The cost of food waste

OneGenAway's First Responder Mark rescues food from a grocery store.
OneGenAway’s First Responder Mark rescues food from a grocery store.

Wasting food is expensive. Think about it; you’re not only losing opportunity cost.

First of all, it takes a lot of money to get produce onto store shelves. You start with the land costs (acquisition, maintenance, taxes, etc.); farming costs (equipment acquisition/maintenance, seeds, irrigation, fertilizer, labor); administrative labor (product placement, staff management, etc.); transportation (vehicle acquisition/maintenance, fuel, driver labor, etc.); grocery store overhead/labor; and more costs. All of that just to get some tomatoes on a shelf.

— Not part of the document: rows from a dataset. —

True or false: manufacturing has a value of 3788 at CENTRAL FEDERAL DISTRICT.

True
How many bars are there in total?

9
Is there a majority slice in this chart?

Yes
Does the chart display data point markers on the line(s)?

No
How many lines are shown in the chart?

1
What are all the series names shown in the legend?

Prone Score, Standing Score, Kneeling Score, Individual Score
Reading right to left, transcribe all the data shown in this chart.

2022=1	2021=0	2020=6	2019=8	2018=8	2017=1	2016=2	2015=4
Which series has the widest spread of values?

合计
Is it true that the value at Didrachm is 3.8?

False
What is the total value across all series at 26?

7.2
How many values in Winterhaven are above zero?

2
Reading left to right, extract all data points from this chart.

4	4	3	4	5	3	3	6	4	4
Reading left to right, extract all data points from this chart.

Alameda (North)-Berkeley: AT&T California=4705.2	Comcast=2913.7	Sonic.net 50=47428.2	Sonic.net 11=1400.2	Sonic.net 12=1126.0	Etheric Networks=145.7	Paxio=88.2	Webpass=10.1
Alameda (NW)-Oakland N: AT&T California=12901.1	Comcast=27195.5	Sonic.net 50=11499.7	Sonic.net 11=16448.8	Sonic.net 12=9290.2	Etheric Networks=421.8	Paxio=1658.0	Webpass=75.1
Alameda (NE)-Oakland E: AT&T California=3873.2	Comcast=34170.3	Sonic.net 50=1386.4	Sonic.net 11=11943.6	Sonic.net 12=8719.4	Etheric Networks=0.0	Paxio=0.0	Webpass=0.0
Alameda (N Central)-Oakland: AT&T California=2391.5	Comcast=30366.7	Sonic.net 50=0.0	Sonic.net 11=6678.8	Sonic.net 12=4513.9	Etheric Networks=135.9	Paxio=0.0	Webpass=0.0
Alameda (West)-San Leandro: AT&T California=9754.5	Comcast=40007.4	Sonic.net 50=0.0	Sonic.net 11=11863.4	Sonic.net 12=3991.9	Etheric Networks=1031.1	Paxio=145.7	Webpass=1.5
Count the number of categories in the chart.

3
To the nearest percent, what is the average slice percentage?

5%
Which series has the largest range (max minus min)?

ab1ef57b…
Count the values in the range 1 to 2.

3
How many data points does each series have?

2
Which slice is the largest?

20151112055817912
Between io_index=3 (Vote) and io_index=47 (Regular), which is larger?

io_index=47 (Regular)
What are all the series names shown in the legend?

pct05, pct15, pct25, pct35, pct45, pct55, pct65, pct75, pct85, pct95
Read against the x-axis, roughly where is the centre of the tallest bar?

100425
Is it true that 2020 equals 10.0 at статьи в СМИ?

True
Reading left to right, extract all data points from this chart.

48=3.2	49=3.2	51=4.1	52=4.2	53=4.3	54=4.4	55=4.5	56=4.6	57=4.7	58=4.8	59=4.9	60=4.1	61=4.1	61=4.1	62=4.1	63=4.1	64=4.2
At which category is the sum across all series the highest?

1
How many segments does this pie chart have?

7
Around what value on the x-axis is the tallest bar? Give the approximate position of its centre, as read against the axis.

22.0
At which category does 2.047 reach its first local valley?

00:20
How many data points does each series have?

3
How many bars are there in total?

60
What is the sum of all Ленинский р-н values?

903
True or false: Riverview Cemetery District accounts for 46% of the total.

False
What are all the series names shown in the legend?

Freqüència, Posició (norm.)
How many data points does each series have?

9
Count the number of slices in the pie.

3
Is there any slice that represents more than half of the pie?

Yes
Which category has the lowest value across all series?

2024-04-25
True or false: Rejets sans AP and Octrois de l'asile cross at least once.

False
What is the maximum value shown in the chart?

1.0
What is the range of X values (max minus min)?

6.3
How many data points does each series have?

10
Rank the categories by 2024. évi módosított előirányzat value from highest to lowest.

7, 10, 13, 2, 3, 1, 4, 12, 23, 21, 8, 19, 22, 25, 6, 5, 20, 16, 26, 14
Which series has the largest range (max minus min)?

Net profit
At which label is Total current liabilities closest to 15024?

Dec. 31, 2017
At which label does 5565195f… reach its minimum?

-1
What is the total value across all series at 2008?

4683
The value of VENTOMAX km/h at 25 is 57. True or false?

Then say a cast of those tomatoes don’t sell fast enough, and a new load is coming in that week. A grocery store has a couple options:

• Donate it while it is still viable and nutritions, which takes administrative labor to coordinate with a food rescuer and costs associated with storing that food.
• Throw the food away, which can be costly (garbage service costs often increase as the total weight of waste increases).
• Compost it, which can again be costly as an employee has to coordinate with a composting service and pay the associated transportation and service costs.

We’re not claiming that food rescue isn’t expensive. For us, it takes staffing, warehouse management, truck maintenance, gasoline, refrigeration, and more just to get food from a grocery store to someone’s dinner table. But when something is thrown away or composted, that food still has to be transported and disposed of, which is not free either.

That’s why we do what we do! Our nation is spending money on excess food no matter what we do with it. We would rather invest in feeding our neighbors.